Negative regulators of platelet activation and adhesion

Abstract

Platelets are small anucleated cells that constantly patrol the cardiovascular system to preserve its integrity and prevent excessive blood loss where the vessel lining is breached. Their key challenge is to form a hemostatic plug under conditions of high shear forces. To do so, platelets have evolved a molecular machinery that enables them to sense trace amounts of signals at the site of damage and to rapidly shift from a non-adhesive to a pro-adhesive state. However, this highly efficient molecular machinery can also lead to unintended platelet activation and cause clinical complications such as thrombocytopenia and thrombosis. Thus, several checkpoints are in place to tightly control platelet activation and adhesiveness in space and time. In this review, we will discuss select negative regulators of platelet activation, which are critical to maintain patrolling platelets in a quiescent, non-adhesive state and/or to limit platelet adhesion to sites of injury.

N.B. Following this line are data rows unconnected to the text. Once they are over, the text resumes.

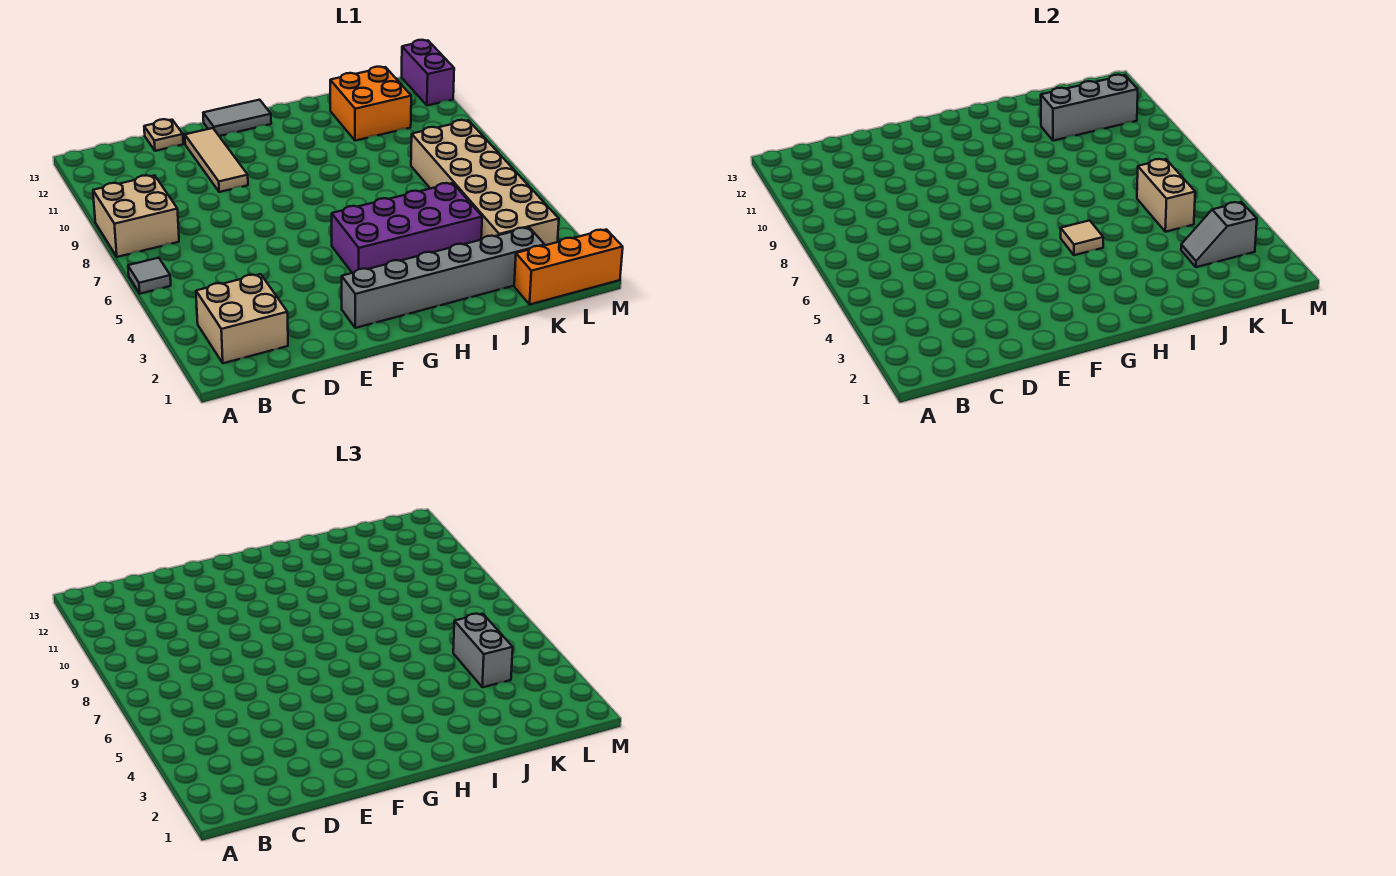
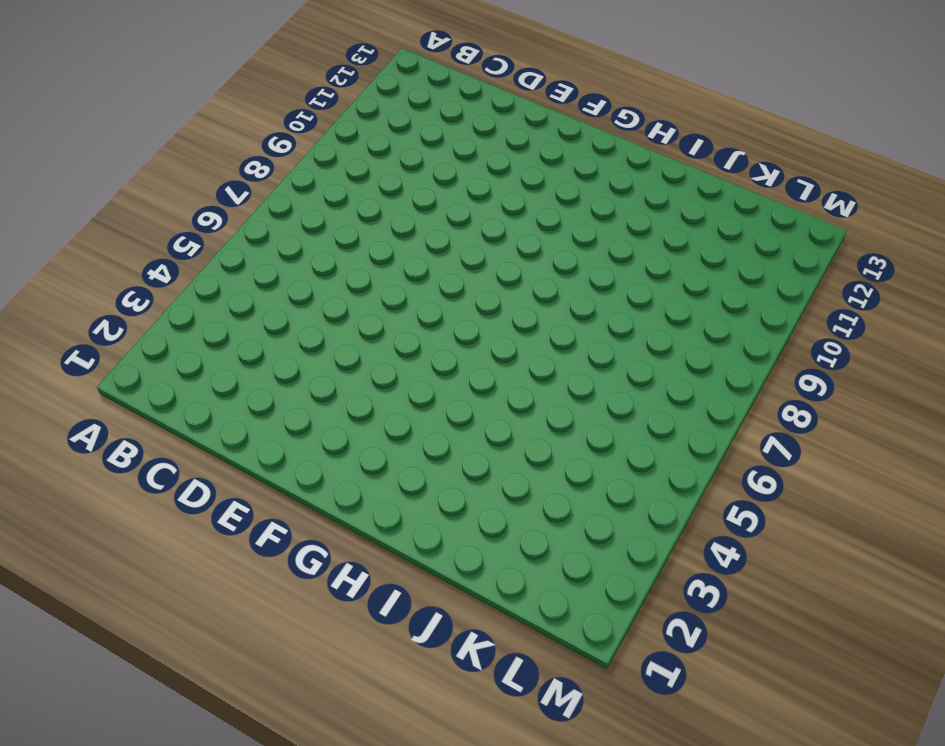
none -> grey 1x1 tile [128,258,171,294]
none -> tan 2x2 brick [93,175,179,257]
none -> tan 2x2 brick [196,274,288,363]

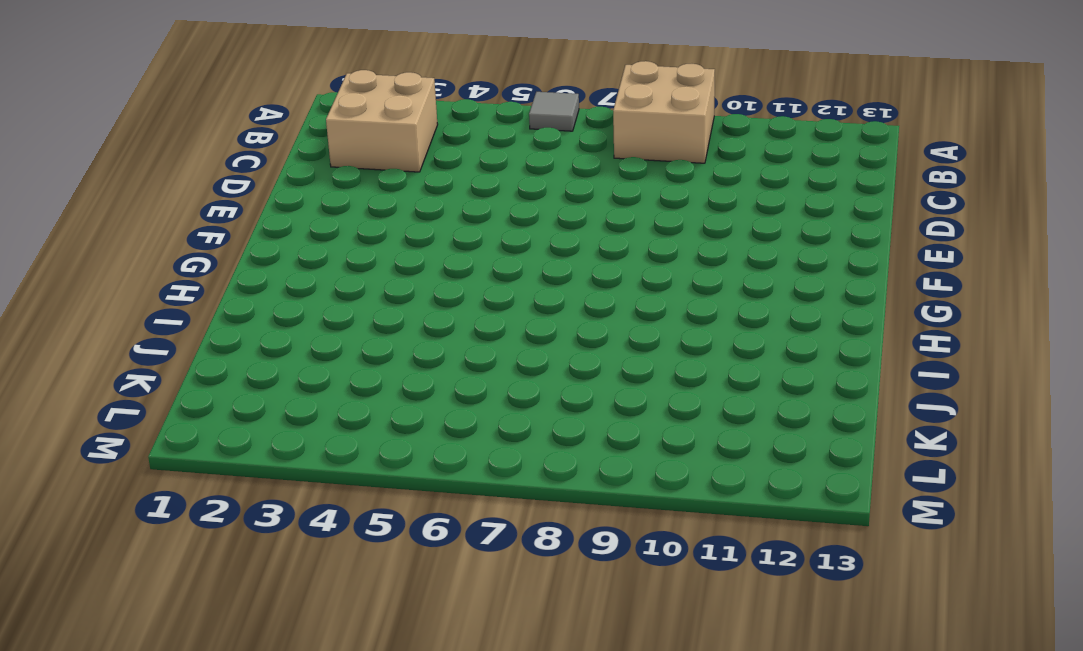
none -> tan 1x1 plate [144,119,183,151]
none -> tan 1x3 tile [185,128,248,192]
none -> grey 1x6 brick [342,228,545,328]

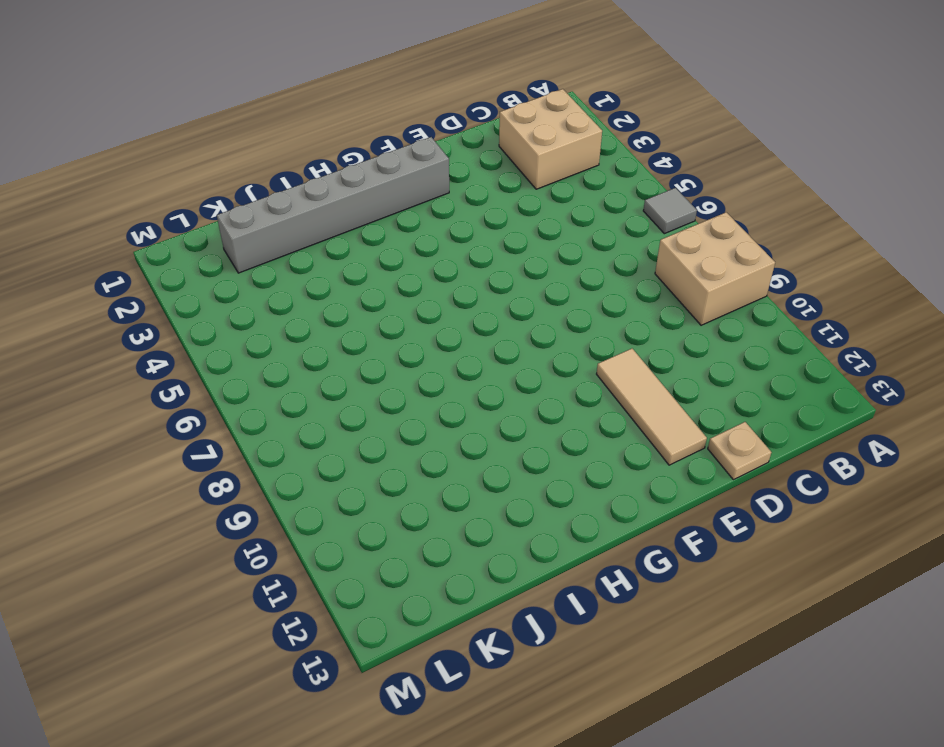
none -> grey 1x2 tile [203,100,271,136]
none -> purple 2x4 brick [332,183,482,273]
none -> orange 2x2 brick [330,67,411,141]

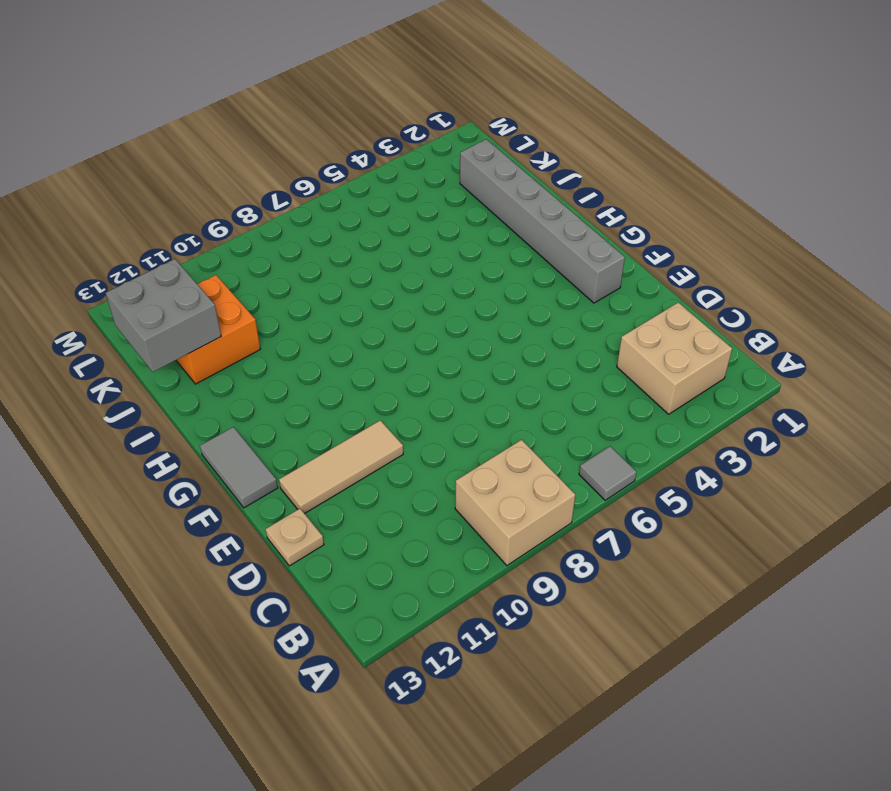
grey 2x2 brick [106,259,221,372] -> none
none -> purple 2x4 brick [332,183,482,273]
none -> orange 1x3 brick [514,229,623,304]
none -> tan 2x6 brick [411,120,559,245]

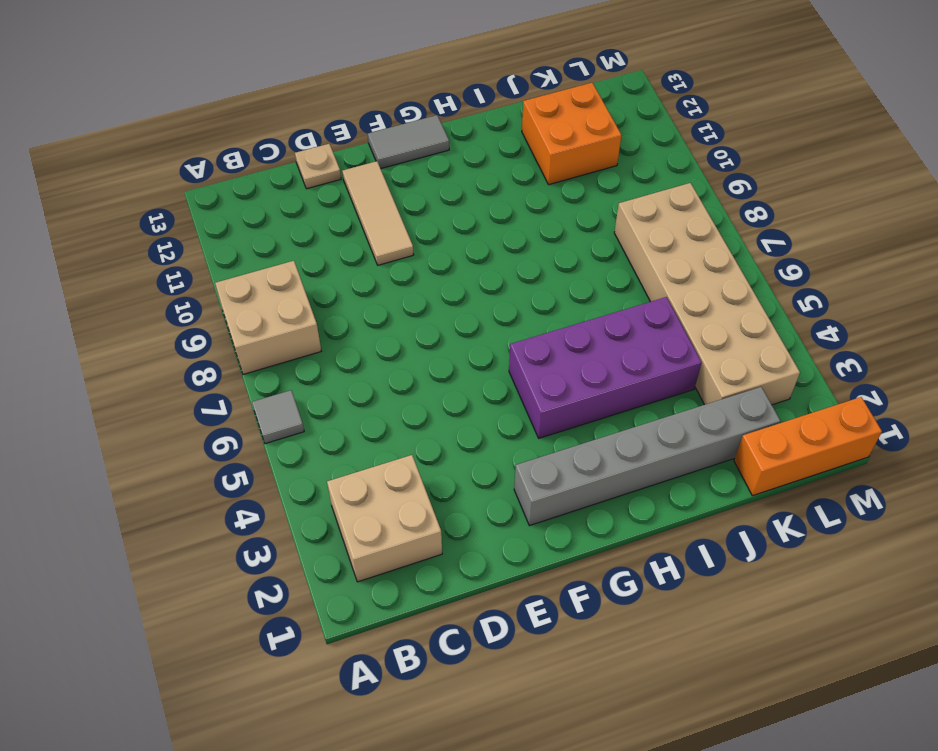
none -> purple 1x2 brick [402,40,454,106]
none -> tan 1x1 tile [1061,220,1103,255]
none -> grey 1x3 brick [1041,75,1138,141]

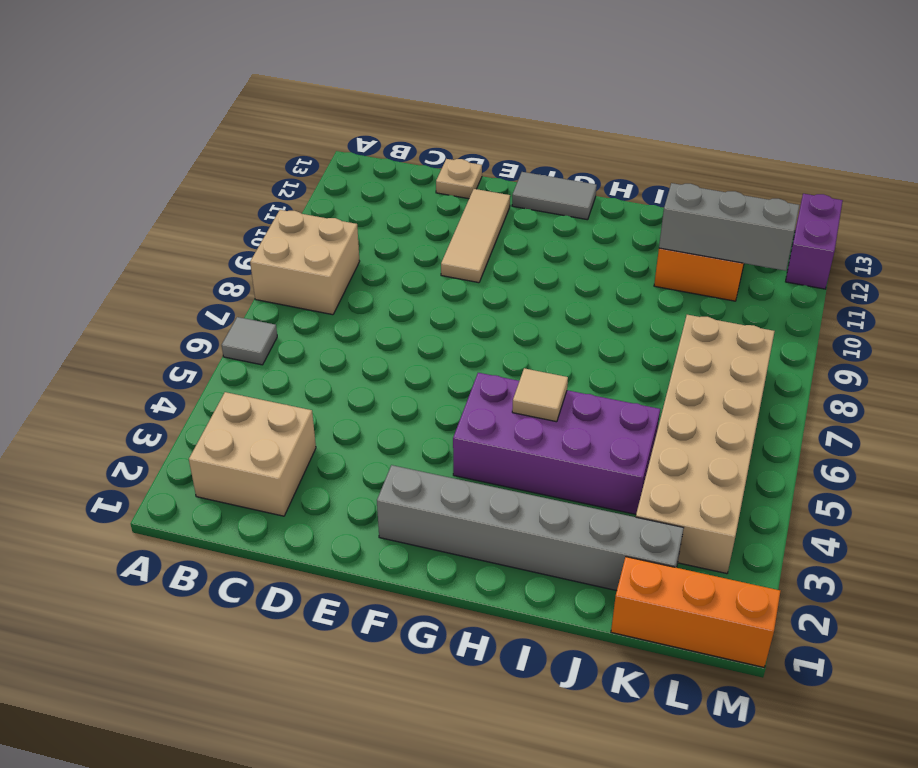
none -> grey 1x2 slope [1181,202,1257,267]
none -> tan 1x2 brick [1137,159,1195,232]
none -> grey 1x2 brick [453,614,513,687]

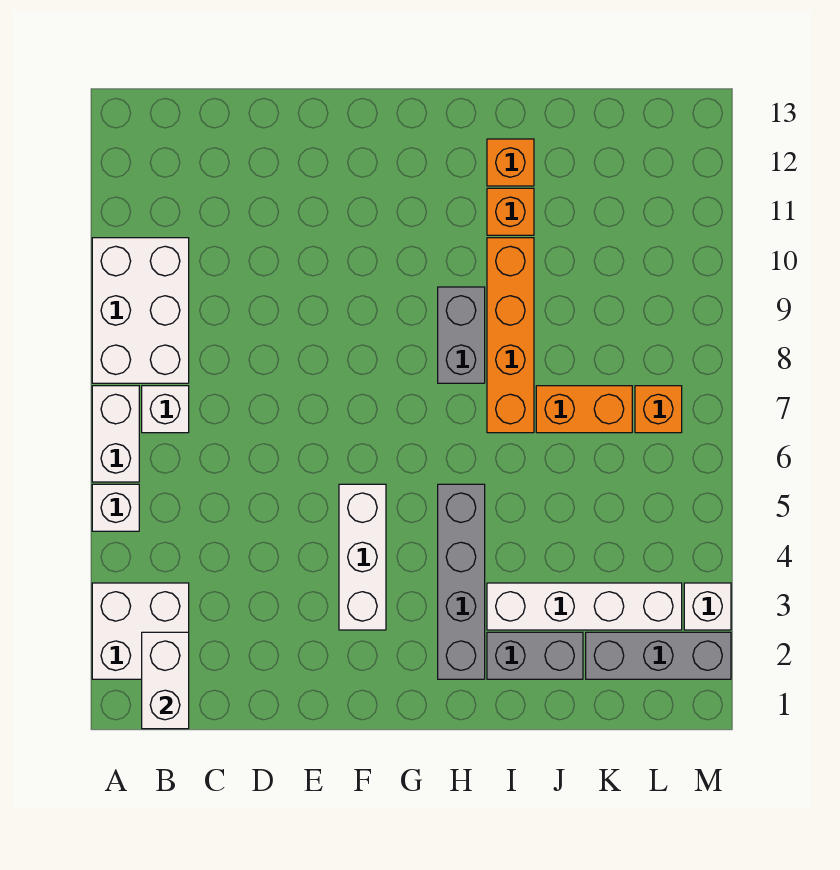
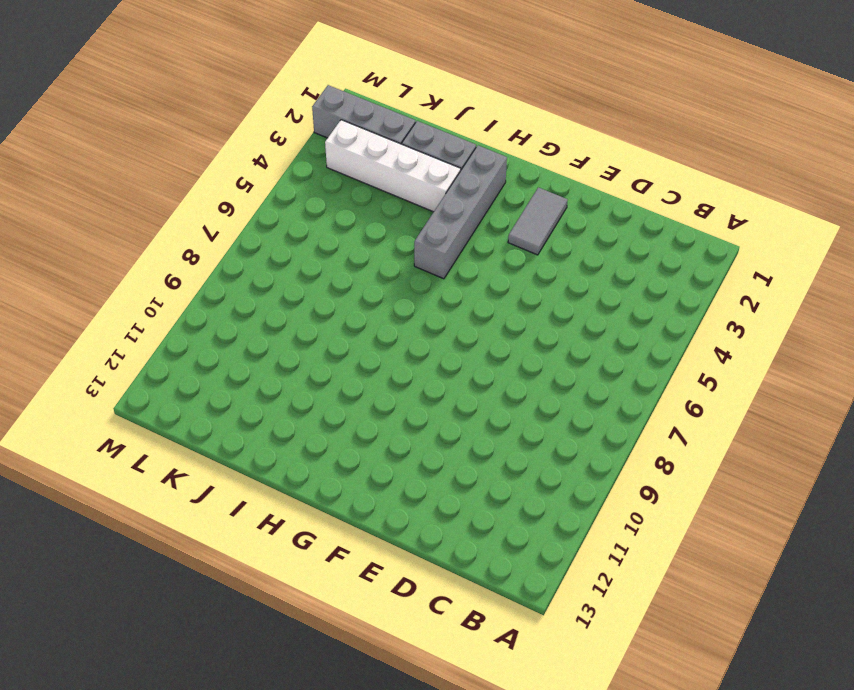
grey 1x2 tile [508,187,568,255] -> white 1x3 brick [339,484,386,630]
none -> white 2x2 brick [92,583,189,679]
none -> white 1x1 brick [92,484,139,531]
none -> white 1x2 brick [92,386,139,482]

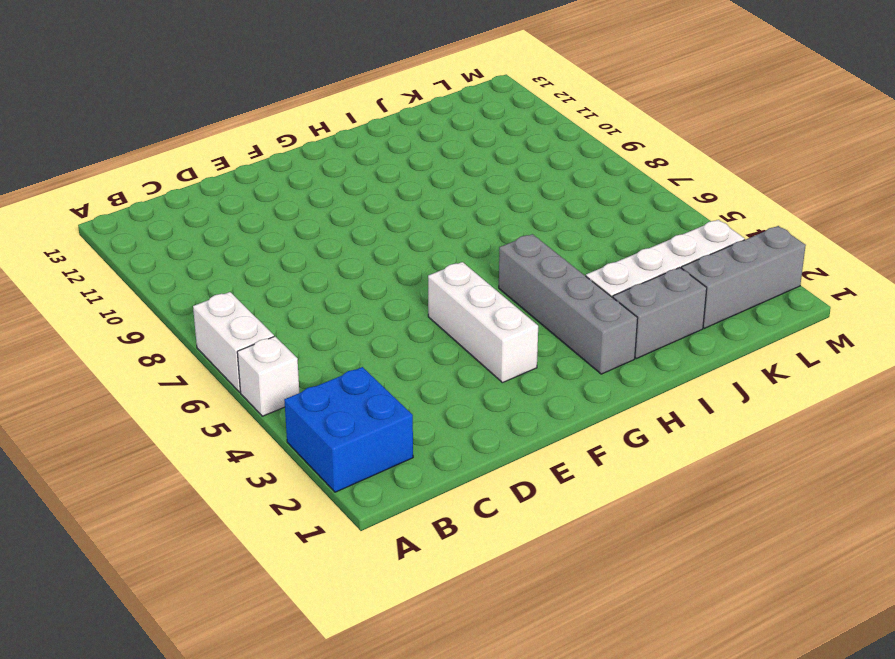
blue 2x2 brick [284,367,413,492] -> white 2x2 brick [92,583,189,679]
none -> white 2x3 brick [92,238,189,383]
none -> white 1x1 brick [142,386,189,433]
none -> grey 1x2 brick [438,287,485,383]

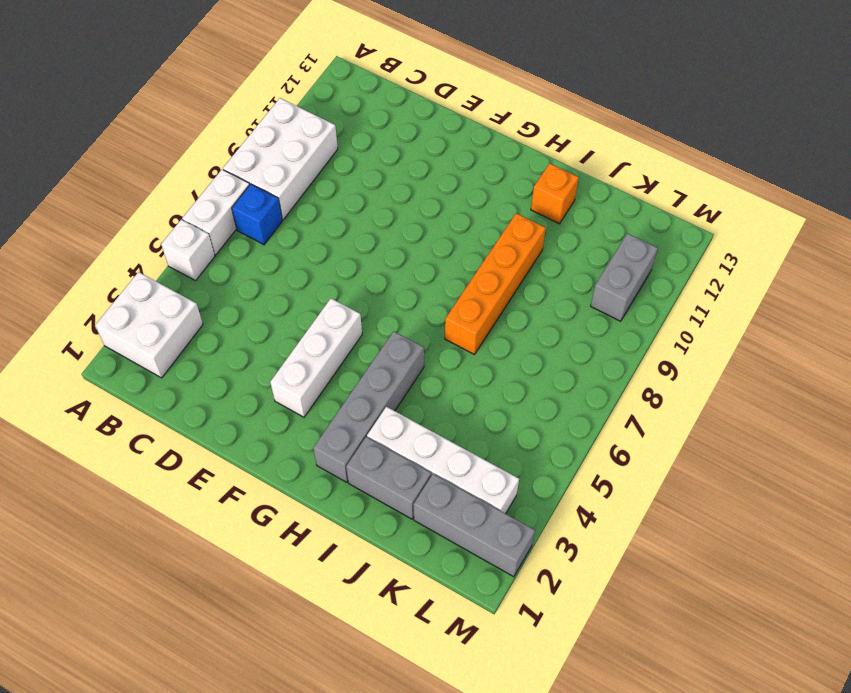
blue 1x1 brick [232,184,282,245] -> white 1x1 brick [142,386,189,433]
grey 1x2 brick [591,233,658,321] -> grey 1x2 brick moved to [438,287,485,383]
none -> orange 1x1 brick [487,188,534,235]
none -> orange 1x2 brick [536,386,632,433]
none -> orange 1x1 brick [635,386,682,433]

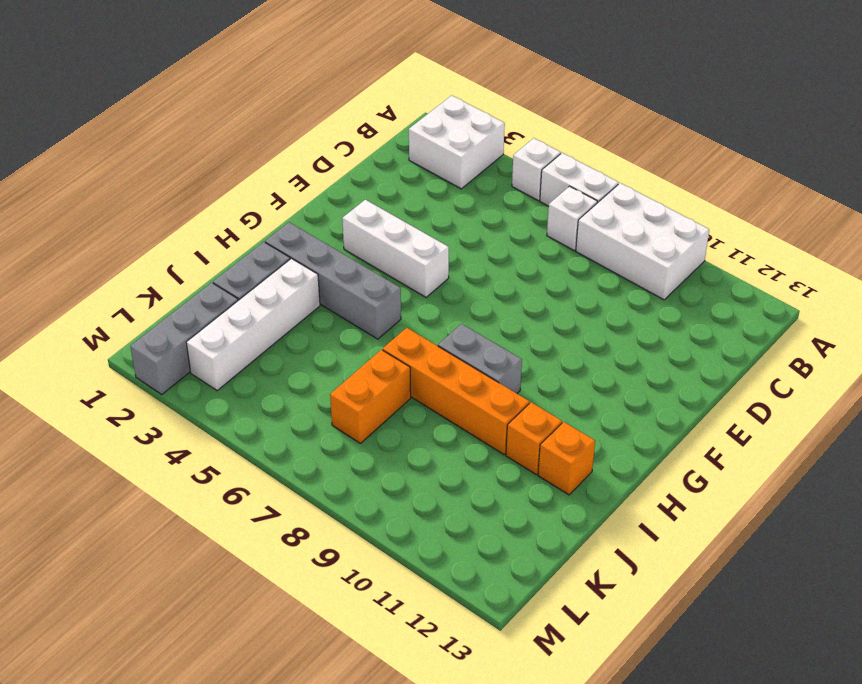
none -> orange 1x1 brick [635,386,682,433]
none -> white 1x1 brick [684,583,731,630]
none -> white 1x2 brick [142,632,189,729]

Keywords: hemostasis; negative regulators; platelet adhesion; platelet reactivity; thrombosis.

Figure 1. Checkpoints of platelet activation

In physiological conditions the molecular mechanisms regulating platelet adhesiveness and activation are self-limiting. Several checkpoints are in place 1) to prevent unwanted activation of patrolling platelets, when the endothelial lining is biochemically and physically healthy, and 2) to limit the duration and intensity of the activation response at sites of vascular injury. This schematic figure represents platelet activation as a ladder and shows the four main checkpoints that need to be passed/climbed in order for platelets to shift from a non-adhesive patrolling state to a pro-adhesive state that ensures hemostasis. Platelets that do not make it past these checkpoints return into circulation. The regulatory elements that provide important negative feedback at these critical checkpoints are listed above each step of the activation process. The list is not exhaustive but only includes the best characterized negative regulators, which we have described in the text.

Figure 2. Negative regulators that control platelet activation and adhesiveness

The tight balance between inhibitory (red arrows) and activatory (green arrows) signaling pathways is critical to maintain patrolling platelets in a quiescent, non-adhesive state and/or to limit platelet adhesion to sites of injury. This schematic figure shows the critical signaling nodes (blue) where the positive and negative signals are integrated to finely control platelet activation and adhesiveness in space and time, most importantly at the level of 1) receptor stimulation, 2) intracellular Ca²⁺ elevation, 3) Rap1 activation, and 4) outside-in signaling. The regulatory elements that provide important negative feedback at these critical checkpoints of the activation process are labelled in red. Abbreviations: ITAMs (immune receptor tyrosine-based activation motif), ITIMs (Immunoreceptor Tyrosine-based Inhibition Motif), PECAM-1 (Platelet Endothelial Cell Adhesion Molecule-1, CD31), G6B-B (Megakaryocyte and Platelet Inhibitory Receptor), CAECAM1/2 (Carcinoembryonic antigen-related cell adhesion molecule 1/2), LILRB2 (Leukocyte immunoglobulin-like receptor subfamily B member 2), GPCRs (G protein-coupled receptors), RGS (Regulators of G-protein Signaling), TxA₂ (thromboxane A₂), PLC (phospholipase C), IP₃ (inositol 1,4,5-triphosphate), DTS (dense tubular system), Ca²⁺ (calcium ions), IP₃R (IP₃ receptor), IRAG (IP₃R-associated cGMP kinase substrate), STIM1 (Stromal interaction molecule 1), ORAI1 (Calcium Release-Activated Calcium Modulator 1), TRPC6 (Transient receptor potential cation channel, subfamily C, member 6), PMCA (plasma membrane Ca²⁺-ATPase), DAG (diacylglycerol), RAP1 (Ras-proximate-1), CALDAG-GEFI (Ca²⁺-regulated guanine nucleotide exchange factor), PKC (protein kinase C), ADP (adenosine diphosphate), PKA (protein kinase A), PKG (protein kinase G), P2Y12 (G-protein coupled purinergic receptor), RASA3 (RAS p21 protein Activator 3), RAP1GAP2 (RAP1 GTPase activating protein 2), SHIP1 (phosphatidylinositol-3,4,5-trisphosphate 5-phosphatase 1), SHP1/2 (Src-homology 2 domain (SH2)-protein tyrosine phosphatase), JAM/A (Junctional adhesion molecule-A), ESAM (Endothelial Cell Adhesion Molecule), DOK1/2 (Docking protein 1/2), PP2A (Protein phosphatase 2A).